Many women feel that the potential of the man they are seeing is a matter of life or death. Instead of having fun playing with him (like a child with a favorite playmate), they evaluate his potential as a father. They situate any future relationship squarely in the realm of adulthood. The rest of their lives is at stake.–I don’t know who wrote this, but I agree with it wholeheartedly.
Just enjoy dating. Don’t take it so damn seriously! In other words: stop imagining the next 50 years with this dude. Focus on the next 50 minutes.
Huh. This is the woman who Tweeted after one date with Harvard Harley the following:
Um … @MaryRambin? July 18th may have come a little early this year. 🙂 (!!!!!)
Can you procrastinate your destiny? Hmm.
Here is how she explains her obsession with weddings and getting married with her sudden new internal conversation, published for all the world to see.
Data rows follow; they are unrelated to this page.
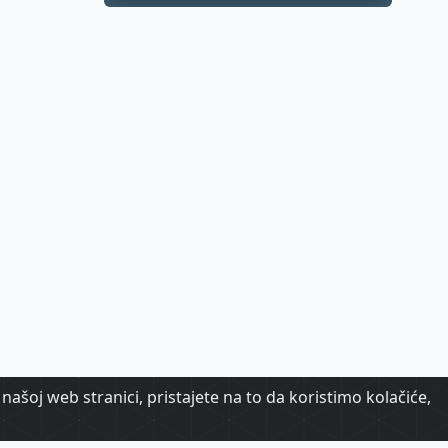
sela kroz mit o
Don Quijoteu
našoj web stranici, pristajete na to da koristimo kolačiće,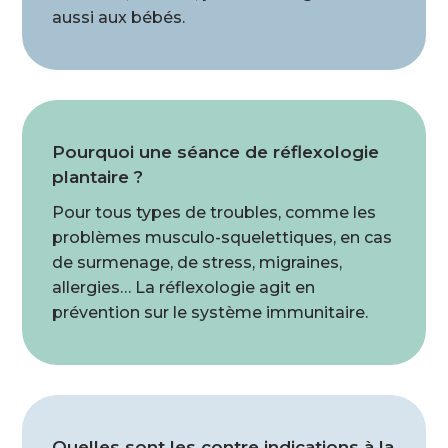
aussi aux bébés.
Pourquoi une séance de réflexologie
plantaire ?
Pour tous types de troubles, comme les
problèmes musculo-squelettiques, en cas
de surmenage, de stress, migraines,
allergies… La réflexologie agit en
prévention sur le système immunitaire.
Quelles sont les contre indications à la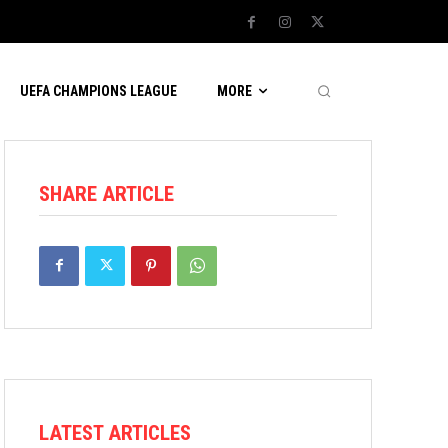
UEFA CHAMPIONS LEAGUE
MORE
SHARE ARTICLE
LATEST ARTICLES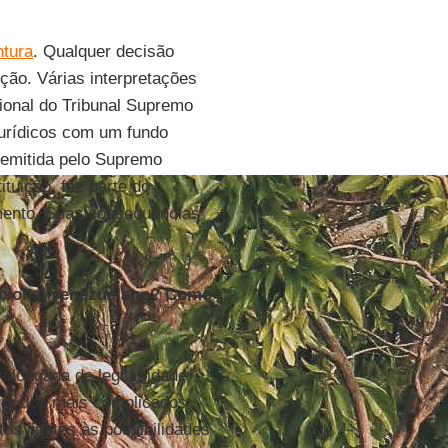
ntura
. Qualquer decisão
ção. Várias interpretações
ional do Tribunal Supremo
urídicos com um fundo
 emitida pelo Supremo
ituição, faz parte do
mento. Suas consequências
tucional venezuelano? Como
olongada de legitimidade
 um dos mais complicados
tos limites às possibilidades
I theorize this has been brought on by being humiliated once again by some guy who fled in the face of her attempts to make him The One, and is also aimed at explaining to all past, previous and pretend suitors that SILLY!! JUST BECAUSE I AM OBSESSED WITH MY WEDDING WHEN I HAVE NO BOYFRIEND DOESN’T MEAN YOU SHOULD BE SCARED OF ME!!!:
btw, just because I love brides & wedding gowns & all things bride & wedding related, does not mean I’m in the mood to get married.
I understand that this is a confusing – but important – distinction, so let me clarify for you:
THINGS I LOVE = GIRLY ROMANCE BIG GOWN FUN PARTY MATCHING DRESSES CHOCOLATE FOUNTAIN MEN IN TUXES
Weddings include all of these things*. Thus, I love weddings.
Now, back to our regularly scheduled programming, which is … um … bed?
*Although sometimes they forget the chocolate fountain, which is upsetting.
p.s. See the above photo? Imagine her with a wedding gown on, and Meghan’s the groom. Because you just KNOW she’s going to be the biggest bridezilla in the history of bridezillas.